Thursday, January 26, 2012


ALICE IN WONDERLAND has been adapted into so many different films, it’s hard to keep track of which version makes her a prostitute and which one makes the mad hatter a black woman. But no matter how many times people re-imagine the story to make it unnecessarily hip, the dream logic and peculiarity of the source material always gives it something to latch on to. This early silent film is no different. For a good fifteen hallucinatory minutes, Alice wanders through Wonderland and meets a few of the classic characters. What makes this adaptation so special is the ingenuity involved in using turn-of-the-century technology to create fantastical creatures.

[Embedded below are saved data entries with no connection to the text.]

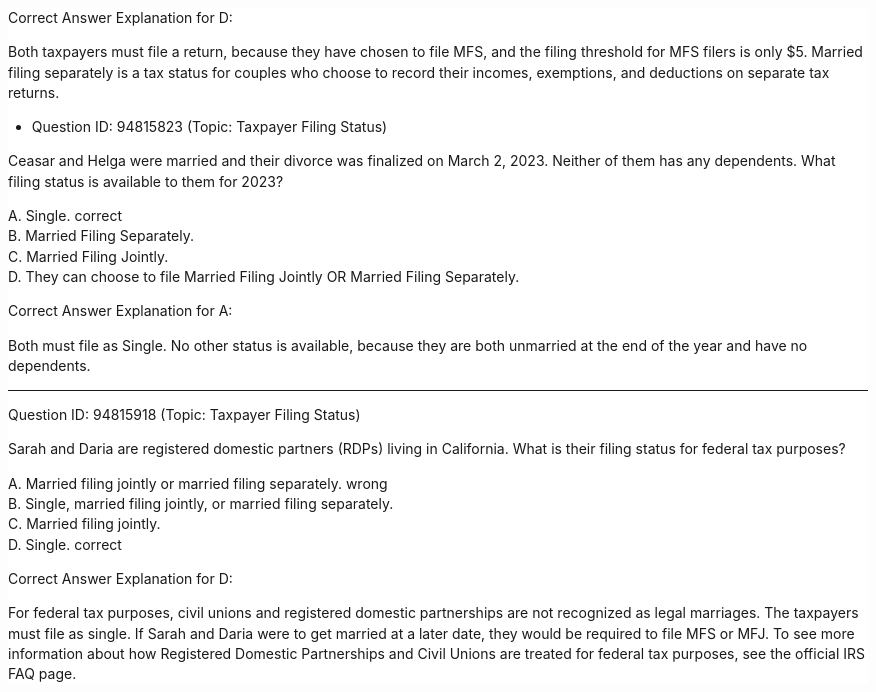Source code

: Correct Answer Explanation for D:

Both taxpayers must file a return, because they have chosen to file MFS, and the filing threshold for MFS filers is only $5. Married filing separately is a tax status for couples who choose to record their incomes, exemptions, and deductions on separate tax returns.

- Question ID: 94815823 (Topic: Taxpayer Filing Status)

Ceasar and Helga were married and their divorce was finalized on March 2, 2023. Neither of them has any dependents. What filing status is available to them for 2023?

A. Single. correct  
B. Married Filing Separately.  
C. Married Filing Jointly.  
D. They can choose to file Married Filing Jointly OR Married Filing Separately.  

Correct Answer Explanation for A:

Both must file as Single. No other status is available, because they are both unmarried at the end of the year and have no dependents.

---

Question ID: 94815918 (Topic: Taxpayer Filing Status)

Sarah and Daria are registered domestic partners (RDPs) living in California. What is their filing status for federal tax purposes?

A. Married filing jointly or married filing separately. wrong  
B. Single, married filing jointly, or married filing separately.  
C. Married filing jointly.  
D. Single. correct

Correct Answer Explanation for D:

For federal tax purposes, civil unions and registered domestic partnerships are not recognized as legal marriages. The taxpayers must file as single. If Sarah and Daria were to get married at a later date, they would be required to file MFS or MFJ. To see more information about how Registered Domestic Partnerships and Civil Unions are treated for federal tax purposes, see the official IRS FAQ page.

Take the White Rabbit, for example. Hes a guy in a suit, not unlike the Donnie Darko rabbit, or that serial killer I dreamed about last Tuesday.

Then we have a scene where Alice changes sizes and finds a series of increasingly tiny doors that she will have to squeeze through. No computer technology here. Just a curtain.

And the magically disappearing, reappearing Cheshire Cat… hes a real cat sitting on a branch. Who disappears. They paid their animal starts a lot of money back then.

If the scene involves too many special effects, the filmmakers just use a title card. If only Lord of the Rings did that. The entire trilogy would have been twenty minutes long.

My favorite scene in the whole film is the end, when all of Wonderland goes insane and chases after Alice. As you can see, dozens of people are dressed like cards and chase Alice until she reawakens in a park. See? That’s all you need to make a good Alice in Wonderland. Take a note, Tim Burton.